YOUR INSTRUCTIONS
Repeat each entry word for word. Leave any images out of the copy.

Page-level text extractions
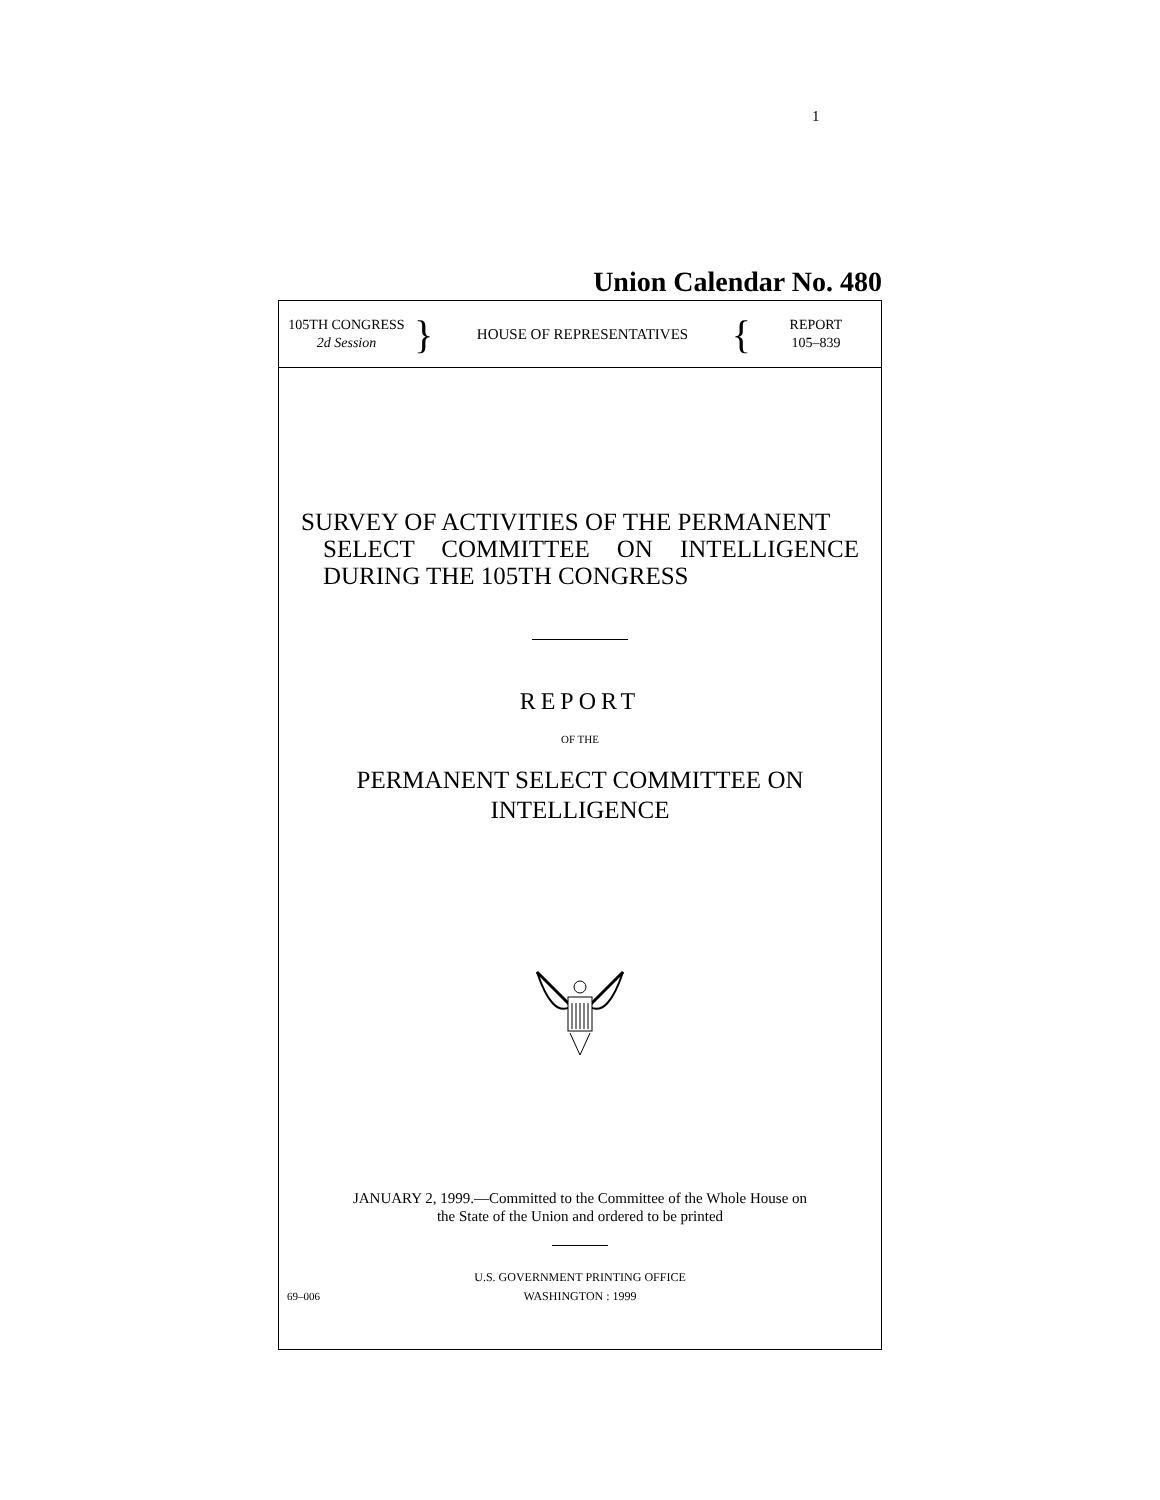1
Union Calendar No. 480
105TH CONGRESS
2d Session
}
HOUSE OF REPRESENTATIVES
{
REPORT
105–839
SURVEY OF ACTIVITIES OF THE PERMANENT
SELECT COMMITTEE ON INTELLIGENCE DURING THE 105TH CONGRESS
REPORT
OF THE
PERMANENT SELECT COMMITTEE ON
INTELLIGENCE
JANUARY 2, 1999.—Committed to the Committee of the Whole House on
the State of the Union and ordered to be printed
U.S. GOVERNMENT PRINTING OFFICE
69–006
WASHINGTON : 1999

RESPONSE AREA
1
Union Calendar No. 480
105TH CONGRESS
2d Session
}
HOUSE OF REPRESENTATIVES
{
REPORT
105–839
SURVEY OF ACTIVITIES OF THE PERMANENT
SELECT COMMITTEE ON INTELLIGENCE DURING THE 105TH CONGRESS
REPORT
OF THE
PERMANENT SELECT COMMITTEE ON
INTELLIGENCE
JANUARY 2, 1999.—Committed to the Committee of the Whole House on
the State of the Union and ordered to be printed
U.S. GOVERNMENT PRINTING OFFICE
69–006
WASHINGTON : 1999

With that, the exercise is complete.